Research shows – and Google demonstrates this in practice – that creating informal hangouts at work is very valuable. So, make sure there are plenty of places where people can meet, such as work cafés, a collective lunch space, a spacious coffee corner with nice places to sit, a cute terrace with picnic benches, a table tennis table, you name it. Then create plenty of time for people to work together.

 

Finally, getting enough daylight, clean air and greenery will keep energy levels high throughout the day. Because you can’t be engaged if you have no energy.  

 

10. Offer the right tools and resources

 

Use tools and instruments that help employees to be productive, to manage tasks and scheduling, and to promote engagement. Choose carefully to avoid employees getting lost in a sea of apps. 

 

Useful tools for hybrid meetings

  • Teams, Zoom, Webex, Google Meet. You know them all too well.
  • Miro: a simple digital whiteboard to use during hybrid meetings.
  • Sli.do: a live poll, Q&A and survey platform for both digital and live meetings with up to 5000 participants.
  • MURAL: a digital whiteboard for teams to collaborate visually.
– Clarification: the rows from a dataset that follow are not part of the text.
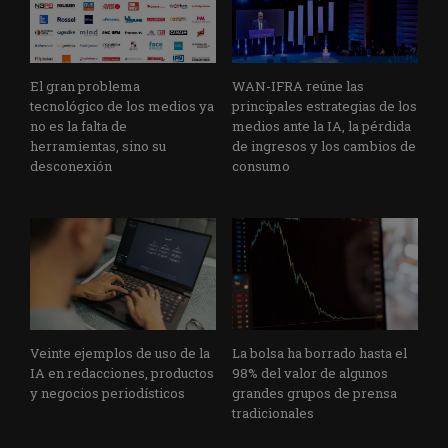
El gran problema
WAN-IFRA reúne las
tecnológico de los medios ya
principales estrategias de los
no es la falta de
medios ante la IA, la pérdida
herramientas, sino su
de ingresos y los cambios de
desconexión
consumo
Veinte ejemplos de uso de la
La bolsa ha borrado hasta el
IA en redacciones, productos
98% del valor de algunos
y negocios periodísticos
grandes grupos de prensa
tradicionales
During meetings and workshops.
  • GreenhatPeople: team building events through gamification. Can be used during live and hybrid events. 

 

👉 For more tools, see this list.

 

Tools for efficient collaboration

  • Trello: a tool for organizing your projects. You can see what everyone is working on and where tasks fall in the overall process. 
  • Slack: a communication tool for sending reports and files via various channels (for example by team, project, to a specific person or to the whole organization). 
  • Asana: a collaboration tool where you can track your work using to-do lists, reminders for deadlines and requests to colleagues. 

 

👉 Read this article by TechRadar for more tools. 

 

11. Offer plenty of opportunities for development

 

Finally, the degree to which employees can learn and develop contributes to how engaged they are at work. This can take the form of formal courses and training sessions. However, to experience a really steep learning curve at work, you want learning to be thoroughly embedded into your daily work tasks. 

 

This means that employees – both managers and team members – need to be constantly engaged in coaching, asking questions, observing and giving feedback. Make time to reflect!

 

So, no more cubicles; it’s all about Trello boards now. Forget clocking in and out; it’s time to trust employees to get the work done. Swap fluorescent lights for daylight. It’s time for autonomy. Instead of fixed working hours, let employees go surfing when the waves are good and work when the waves are bad.